Among the records, find the lines that hold the string "сайте" and return them.

INPUT FOR THIS TASK START

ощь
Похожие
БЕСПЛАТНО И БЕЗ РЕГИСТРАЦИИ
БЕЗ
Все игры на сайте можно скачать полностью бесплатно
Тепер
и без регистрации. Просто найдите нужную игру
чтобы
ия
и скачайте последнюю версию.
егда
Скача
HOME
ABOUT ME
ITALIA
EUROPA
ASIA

INPUT FOR THIS TASK END
INPUT FOR THIS TASK START

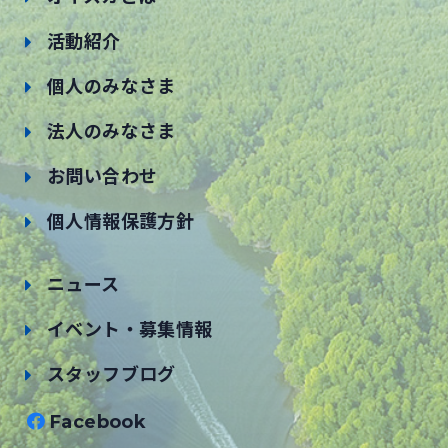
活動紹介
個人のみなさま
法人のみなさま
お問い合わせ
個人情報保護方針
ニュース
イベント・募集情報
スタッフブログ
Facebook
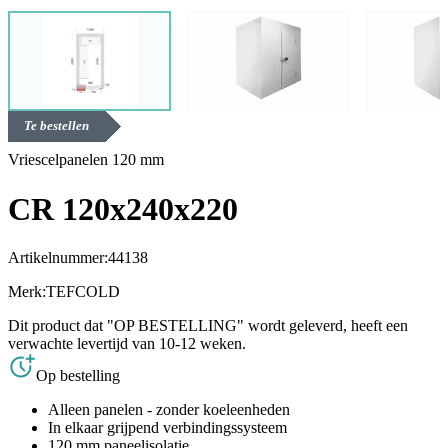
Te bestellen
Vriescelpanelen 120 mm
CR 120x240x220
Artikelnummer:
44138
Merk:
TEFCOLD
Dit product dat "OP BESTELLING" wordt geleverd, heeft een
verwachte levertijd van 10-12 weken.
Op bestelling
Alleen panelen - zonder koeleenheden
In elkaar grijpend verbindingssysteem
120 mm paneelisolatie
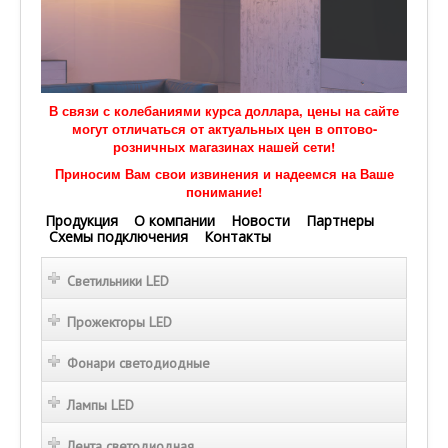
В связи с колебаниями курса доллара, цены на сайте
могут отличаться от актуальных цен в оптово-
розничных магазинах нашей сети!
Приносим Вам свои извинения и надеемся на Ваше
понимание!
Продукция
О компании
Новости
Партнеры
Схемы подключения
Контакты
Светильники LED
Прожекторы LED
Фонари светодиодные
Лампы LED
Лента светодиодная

INPUT FOR THIS TASK END

EXERCISE RESPONSE –
Все игры на сайте можно скачать полностью бесплатно
В связи с колебаниями курса доллара, цены на сайте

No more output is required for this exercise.